# Factors affecting distance



## jamesFrain (May 8, 2007)

This no doubt has been bandied about but I'm looking for peoples opinion on this slant I've taken. I'm about to have my 45" shaft trimmed down to 43" as I believe this will give me more control and I grip down most of the time anyways. But what I've been trying to prove to myself is that the biggest factor affecting the distance a ball goes is how near to the sweet spot you make contact. ie I've always maintained that a 95mph impact speed out of the sweet spot will go further than 110mph with an off centre hit (Even by just 1cm) 
The latter is what I used to swing like and could crush it more than 300 yrds but more often than not I was looking at a 230 yrd power fade. Now with my more relaxed 95 mph I'm hitting he square and getting 200 yrds carry with 50 - 60 yrds roll. 
Also is it my imagination but I notice that when I really go at the ball and nail it the extra back spin carries the ball a lot further but I seem to be getting almost no roll while when I look like an old man with a lot slower swing speed I get a lot less carry but a lot more roll. Has any of you folks noticed this? Club is a Jack Nick CD2 with 64g Graffalloy Stiff. 

Do you think I would be advised to shorten the shaft?


----------



## BrianMcG (Apr 7, 2007)

Like you said, centeredness of contact is more of a determinant of how far the ball will travel than a slight increase in swing speed.

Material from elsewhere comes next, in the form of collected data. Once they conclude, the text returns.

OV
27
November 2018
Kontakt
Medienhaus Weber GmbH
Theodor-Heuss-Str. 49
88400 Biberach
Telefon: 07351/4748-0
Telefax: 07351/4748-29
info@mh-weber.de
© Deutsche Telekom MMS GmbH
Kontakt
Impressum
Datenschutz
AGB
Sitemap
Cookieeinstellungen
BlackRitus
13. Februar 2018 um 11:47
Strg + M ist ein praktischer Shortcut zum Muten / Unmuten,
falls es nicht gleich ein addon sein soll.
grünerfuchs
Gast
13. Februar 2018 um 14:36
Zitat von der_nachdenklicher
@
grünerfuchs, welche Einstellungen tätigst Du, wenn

So if you have a slightly shorter club you hit more solid you will probably have a much longer average.

As far as roll is concerned, that is dependant on having a properly fitted driver, i.e. with the correct shaft flex and loft. Having a driver that is set up properly will allow you to get the best launch angle and spin rate of the golf ball giving you the longest total distance. There are a lot of hitting machines out there that can measure this for you. Also the type of ball you play makes a difference also.


----------



## jamesFrain (May 8, 2007)

*Re:*

thanks for that Brian, would you reccomend I shorten my club as most advice on the net seems to point towards.?


----------



## BrianMcG (Apr 7, 2007)

I usually do not suggest that anyone shorten their own driver, but that they play with a shorter driver. The reason being that when you shorten a driver you will effectively change the lie angle (drivers are almost impossible to adjust) and the swingweight of the club. This will make the club feel a lot different. 

The flatter effective lie you have with the driver may make you push the ball to the right more. But since you said you choked up on it a lot anyway, this may not effect you. 

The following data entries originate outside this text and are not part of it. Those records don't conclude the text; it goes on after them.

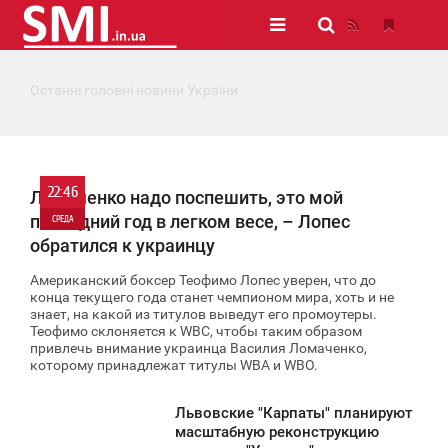
Останні головні новини України
22:46
Ломаченко надо поспешить, это мой
последний год в легком весе, – Лопес
СРЕДА
обратился к украинцу
0
Американский боксер Теофимо Лопес уверен, что до
конца текущего года станет чемпионом мира, хоть и не
1 315
знает, на какой из титулов выведут его промоутеры.
Теофимо склоняется к WBC, чтобы таким образом
привлечь внимание украинца Василия Ломаченко,
которому принадлежат титулы WBA и WBO.
Львовские "Карпаты" планируют
2:12
масштабную реконструкцию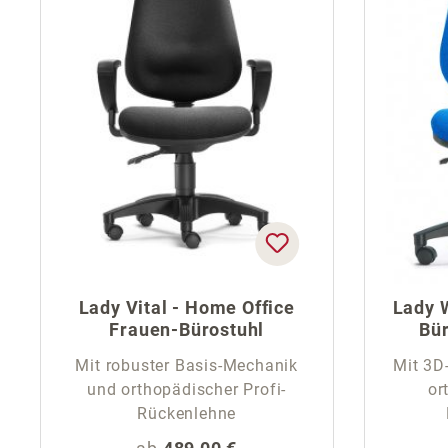
Lady Vital - Home Office
Lady 
Frauen-Bürostuhl
Bür
Mit robuster Basis-Mechanik
Mit 3D
und orthopädischer Profi-
or
Rückenlehne
Regulärer Preis: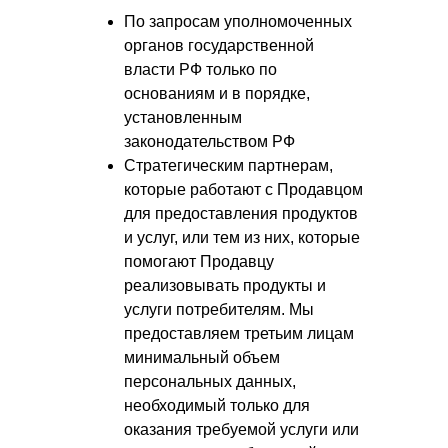
По запросам уполномоченных
органов государственной
власти РФ только по
основаниям и в порядке,
установленным
законодательством РФ
Стратегическим партнерам,
которые работают с Продавцом
для предоставления продуктов
и услуг, или тем из них, которые
помогают Продавцу
реализовывать продукты и
услуги потребителям. Мы
предоставляем третьим лицам
минимальный объем
персональных данных,
необходимый только для
оказания требуемой услуги или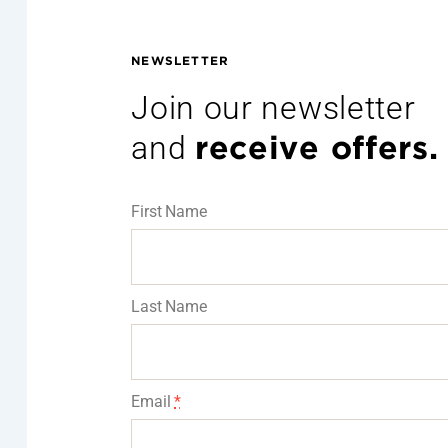
NEWSLETTER
Join our newsletter
and
receive offers.
First Name
Last Name
Email
*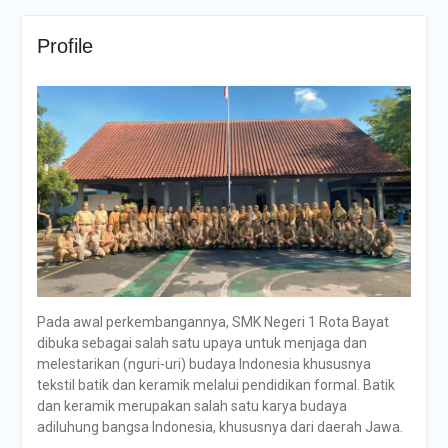
Profile
Pada awal perkembangannya, SMK Negeri 1 Rota Bayat
dibuka sebagai salah satu upaya untuk menjaga dan
melestarikan (nguri-uri) budaya Indonesia khususnya
tekstil batik dan keramik melalui pendidikan formal. Batik
dan keramik merupakan salah satu karya budaya
adiluhung bangsa Indonesia, khususnya dari daerah Jawa.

After you shorten it you can add a few pieces of lead tape to the bottom of the clubhead in order to get the same feel you now have.


----------



## cbwheeler (Apr 9, 2007)

Brian touched on this a little but I'll elaborate. The reason you get a good amount of roll when you swing like "an old man" is directly related to what is known as your "angle of descent" on your ball, caused by launch conditions. It's easy to understand, but not widely known.

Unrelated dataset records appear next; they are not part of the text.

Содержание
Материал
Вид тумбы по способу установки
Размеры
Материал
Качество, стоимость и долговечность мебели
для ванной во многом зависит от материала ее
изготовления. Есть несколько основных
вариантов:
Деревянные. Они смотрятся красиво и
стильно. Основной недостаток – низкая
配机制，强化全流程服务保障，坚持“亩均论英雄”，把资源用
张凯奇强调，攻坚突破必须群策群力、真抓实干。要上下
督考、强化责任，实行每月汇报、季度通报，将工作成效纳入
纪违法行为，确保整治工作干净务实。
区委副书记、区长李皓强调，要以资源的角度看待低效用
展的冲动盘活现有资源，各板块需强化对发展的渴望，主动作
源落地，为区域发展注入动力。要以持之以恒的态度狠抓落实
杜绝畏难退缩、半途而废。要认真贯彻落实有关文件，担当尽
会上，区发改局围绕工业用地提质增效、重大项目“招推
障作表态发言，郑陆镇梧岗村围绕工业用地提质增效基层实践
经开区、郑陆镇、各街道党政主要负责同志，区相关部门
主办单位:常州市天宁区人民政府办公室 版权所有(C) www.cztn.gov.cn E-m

Basically, this is the angle in which your ball falls to the ground. If it is more than 45 degrees, you're not going to get much roll, if it is less, your ball is going to roll significantly more. As Brian said, the key to maximizing distance here is your launch conditions. You could actually probably make some relatively small changes and gain 30 yards with your faster swing. They don't even have to be swing changes. They could be equipment changes.

I'm like you. I usually hit a 300 yard drive that gets about 5 feet of roll, but every now and then I'll get a really good looking boring shot trajectory that still has a good amount of speed when its falling so it catches the ground and rolls 40 yards. I'm working on lowering my launch angle and recently switched to a ball that will spin less off the driver. It is my hope to be able to carry about 285 and have 40 or so yards of roll, adding 15 yards to my drive with some very small changes.

The plus to this is I can accomplish more distance with a smoother, more controllable swing.


----------